Der Heiland, der Retter, die Rettung für diese von Krisen und Ungerechtigkeit geschüttelte Welt: ein nacktes, wehrloses Kind, das auf Liebe, auf Wärme, auf Freundlichkeit angewiesen ist - und das gleichzeitig so viel Liebe und Wärme verströmt, dass uns – und unzählige andere Menschen auch - sein Anblick selig zu machen vermag. So, wie wir es in diesen Tagen doch immer wieder erfahren, wo wir, mehr als sonst, Liebe geben - und empfangen dürfen. Wo wir es tatsächlich merken: es sind die Beziehungen, die unser Leben reich machen, und nicht Geld und Gut. Es ist die Liebe, die uns trägt, und nichts anderes.

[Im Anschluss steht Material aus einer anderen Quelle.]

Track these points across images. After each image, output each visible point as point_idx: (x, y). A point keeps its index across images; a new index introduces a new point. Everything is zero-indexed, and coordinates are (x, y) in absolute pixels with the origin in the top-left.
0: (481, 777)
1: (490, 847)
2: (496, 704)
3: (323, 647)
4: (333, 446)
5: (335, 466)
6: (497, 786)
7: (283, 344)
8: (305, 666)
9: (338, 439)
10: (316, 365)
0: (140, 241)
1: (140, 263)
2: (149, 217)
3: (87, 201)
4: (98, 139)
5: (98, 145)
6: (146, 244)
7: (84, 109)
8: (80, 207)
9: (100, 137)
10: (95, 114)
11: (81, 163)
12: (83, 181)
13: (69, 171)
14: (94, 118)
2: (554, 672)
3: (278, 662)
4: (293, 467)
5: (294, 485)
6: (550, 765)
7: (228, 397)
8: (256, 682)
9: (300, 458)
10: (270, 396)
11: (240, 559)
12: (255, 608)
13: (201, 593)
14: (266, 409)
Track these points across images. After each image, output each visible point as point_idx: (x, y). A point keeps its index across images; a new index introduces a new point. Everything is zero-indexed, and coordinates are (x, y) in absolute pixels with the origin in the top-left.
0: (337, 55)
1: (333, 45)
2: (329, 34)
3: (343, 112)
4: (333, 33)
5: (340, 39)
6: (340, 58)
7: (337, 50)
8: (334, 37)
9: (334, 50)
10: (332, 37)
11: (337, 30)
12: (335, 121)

„Ich steh an deiner Krippen hier, o Jesu, du mein Leben.“ So haben wir gestern gesungen. So singen wir heute. Und spüren dabei mehr als sonst, inmitten aller Geschenke, dass das allergrößte Geschenk unser Leben selber ist, wunderbar - und zerbrechlich, kostbar - und zutiefst gefährdet, ein bleibend unergründliches Geheimnis. Und dass es die Liebe ist, die unsere Welt zusammenhält.
Das ist die frohe Botschaft inmitten allen Schreckens, gehört, aber nicht nur gehört, sondern als wirklich und wahr erfahren, und sei es nur für einige wenige Augenblicke. Und sie kann doch einfach nicht ohne Folgen bleiben. Dieses Kind, sichtbares, fassbares Zeichen dafür, dass unser Gott nicht droben über den Wolken hockt, sondern mitten in dieser Welt ist, und auch noch in erbärmlichster Umgebung, und uns gerade da sein menschenfreundliches Angesicht zeigt.
Wir erkennen ihn in den Gesichtern all der Mühseligen und Beladenen in unserer Zeit, auch wenn wir es manchmal kaum noch aushalten können, überhaupt noch in diese Gesichter zu schauen, und am liebsten schnell den Ausschaltknopf drücken würden. - So geht es mir zumindest. Aber wir müssen doch hinschauen, wo sie uns so erwartungsvoll anschauen, an den Grenzzäunen, in den Lagern, unter den Brücken in den Städten, auf den schwankenden Booten.
Und, so widersprüchlich es auch klingen mag, bei solchem Hinschauen kann dann Barmherzigkeit wie eine Waffe werden. So hat es die Chefredakteurin der amerikanischen Zeitschrift „Time“ vor kurzem formuliert. Nur diese, und keine andere Waffe wird es sein, die irgendwann den Frieden auf Erden und allen, wirklich allen Menschen ein Wohlgefallen ermöglicht.
O du fröhliche, o du selige, Gnaden bringende Weihnachtszeit!